• Recorded data:
==*==
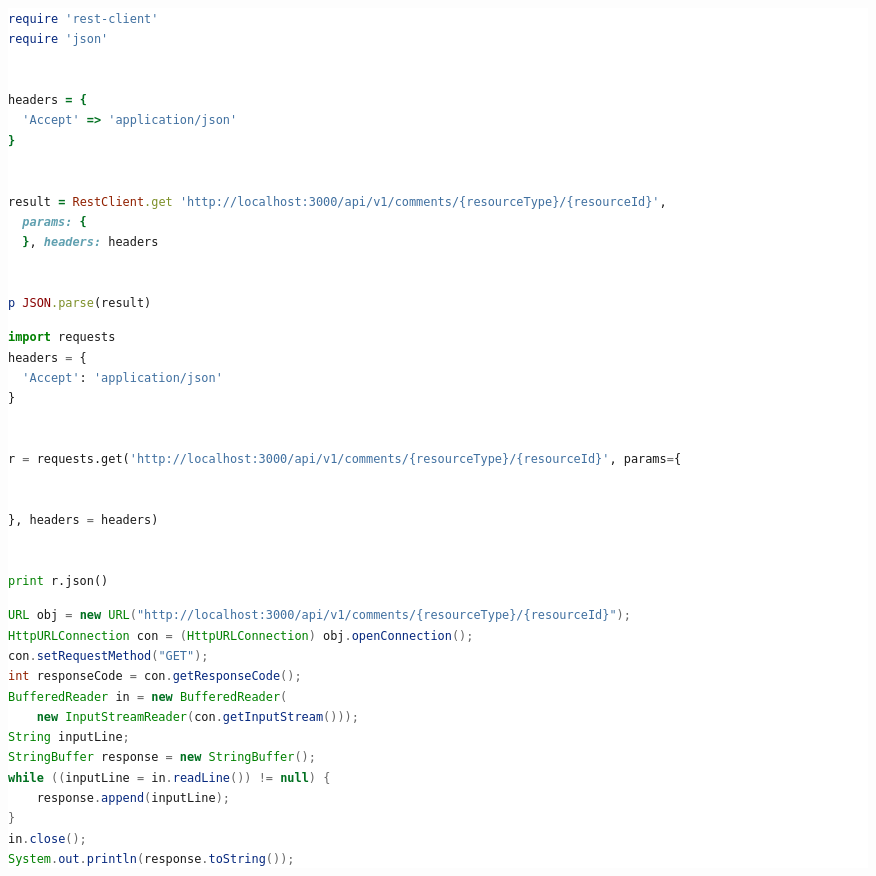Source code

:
 ```javascript--nodejs

```


```ruby
require 'rest-client'
require 'json'


headers = {
  'Accept' => 'application/json'
}


result = RestClient.get 'http://localhost:3000/api/v1/comments/{resourceType}/{resourceId}',
  params: {
  }, headers: headers


p JSON.parse(result)


```


```python
import requests
headers = {
  'Accept': 'application/json'
}


r = requests.get('http://localhost:3000/api/v1/comments/{resourceType}/{resourceId}', params={


}, headers = headers)


print r.json()


```


```java
URL obj = new URL("http://localhost:3000/api/v1/comments/{resourceType}/{resourceId}");
HttpURLConnection con = (HttpURLConnection) obj.openConnection();
con.setRequestMethod("GET");
int responseCode = con.getResponseCode();
BufferedReader in = new BufferedReader(
    new InputStreamReader(con.getInputStream()));
String inputLine;
StringBuffer response = new StringBuffer();
while ((inputLine = in.readLine()) != null) {
    response.append(inputLine);
}
in.close();
System.out.println(response.toString());


```
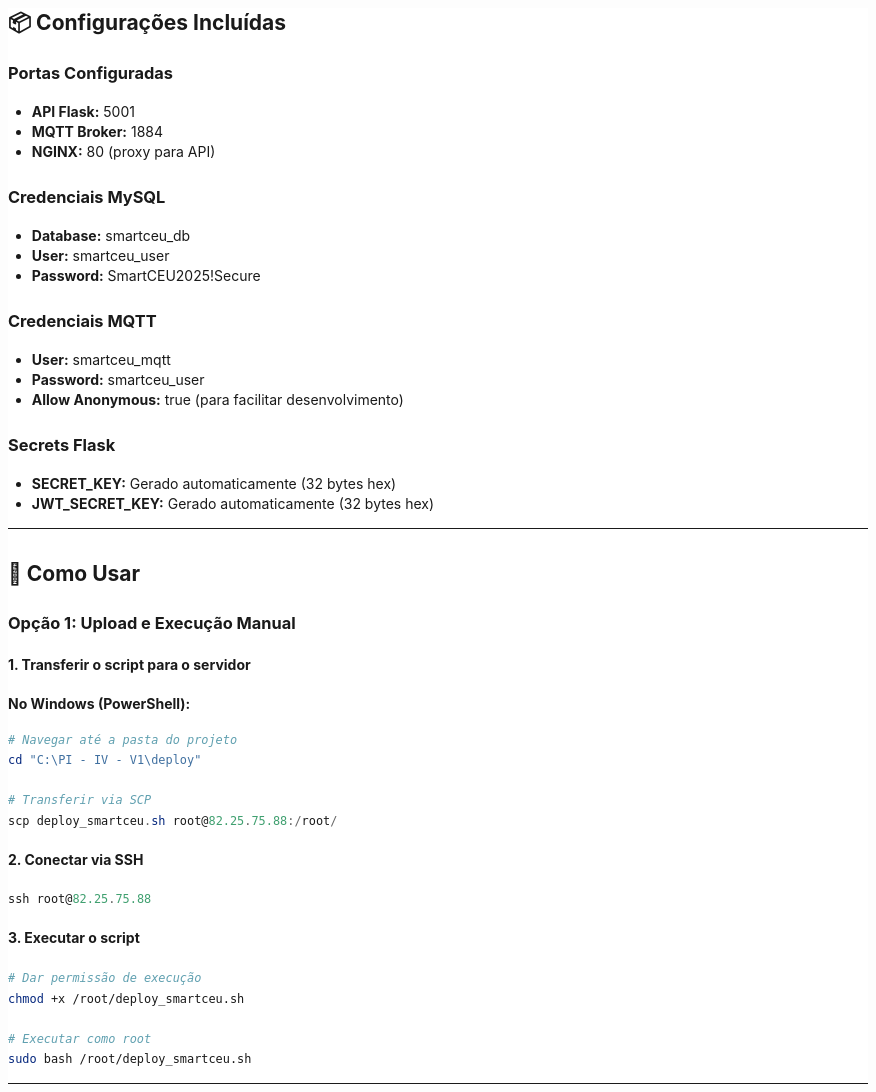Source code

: 
## 📦 Configurações Incluídas

### Portas Configuradas
- **API Flask:** 5001
- **MQTT Broker:** 1884
- **NGINX:** 80 (proxy para API)

### Credenciais MySQL
- **Database:** smartceu_db
- **User:** smartceu_user
- **Password:** SmartCEU2025!Secure

### Credenciais MQTT
- **User:** smartceu_mqtt
- **Password:** smartceu_user
- **Allow Anonymous:** true (para facilitar desenvolvimento)

### Secrets Flask
- **SECRET_KEY:** Gerado automaticamente (32 bytes hex)
- **JWT_SECRET_KEY:** Gerado automaticamente (32 bytes hex)

---

## 🚀 Como Usar

### Opção 1: Upload e Execução Manual

#### 1. Transferir o script para o servidor

**No Windows (PowerShell):**
```powershell
# Navegar até a pasta do projeto
cd "C:\PI - IV - V1\deploy"

# Transferir via SCP
scp deploy_smartceu.sh root@82.25.75.88:/root/
```

#### 2. Conectar via SSH

```powershell
ssh root@82.25.75.88
```

#### 3. Executar o script

```bash
# Dar permissão de execução
chmod +x /root/deploy_smartceu.sh

# Executar como root
sudo bash /root/deploy_smartceu.sh
```

---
==*==
• Exercise: Repeat the whole listing above word for word, but keep any picture out of it.

• Solution:
Source code

:
 ```javascript--nodejs

```


```ruby
require 'rest-client'
require 'json'


headers = {
  'Accept' => 'application/json'
}


result = RestClient.get 'http://localhost:3000/api/v1/comments/{resourceType}/{resourceId}',
  params: {
  }, headers: headers


p JSON.parse(result)


```


```python
import requests
headers = {
  'Accept': 'application/json'
}


r = requests.get('http://localhost:3000/api/v1/comments/{resourceType}/{resourceId}', params={


}, headers = headers)


print r.json()


```


```java
URL obj = new URL("http://localhost:3000/api/v1/comments/{resourceType}/{resourceId}");
HttpURLConnection con = (HttpURLConnection) obj.openConnection();
con.setRequestMethod("GET");
int responseCode = con.getResponseCode();
BufferedReader in = new BufferedReader(
    new InputStreamReader(con.getInputStream()));
String inputLine;
StringBuffer response = new StringBuffer();
while ((inputLine = in.readLine()) != null) {
    response.append(inputLine);
}
in.close();
System.out.println(response.toString());


```
Source code

: 
## 📦 Configurações Incluídas

### Portas Configuradas
- **API Flask:** 5001
- **MQTT Broker:** 1884
- **NGINX:** 80 (proxy para API)

### Credenciais MySQL
- **Database:** smartceu_db
- **User:** smartceu_user
- **Password:** SmartCEU2025!Secure

### Credenciais MQTT
- **User:** smartceu_mqtt
- **Password:** smartceu_user
- **Allow Anonymous:** true (para facilitar desenvolvimento)

### Secrets Flask
- **SECRET_KEY:** Gerado automaticamente (32 bytes hex)
- **JWT_SECRET_KEY:** Gerado automaticamente (32 bytes hex)

---

## 🚀 Como Usar

### Opção 1: Upload e Execução Manual

#### 1. Transferir o script para o servidor

**No Windows (PowerShell):**
```powershell
# Navegar até a pasta do projeto
cd "C:\PI - IV - V1\deploy"

# Transferir via SCP
scp deploy_smartceu.sh root@82.25.75.88:/root/
```

#### 2. Conectar via SSH

```powershell
ssh root@82.25.75.88
```

#### 3. Executar o script

```bash
# Dar permissão de execução
chmod +x /root/deploy_smartceu.sh

# Executar como root
sudo bash /root/deploy_smartceu.sh
```

---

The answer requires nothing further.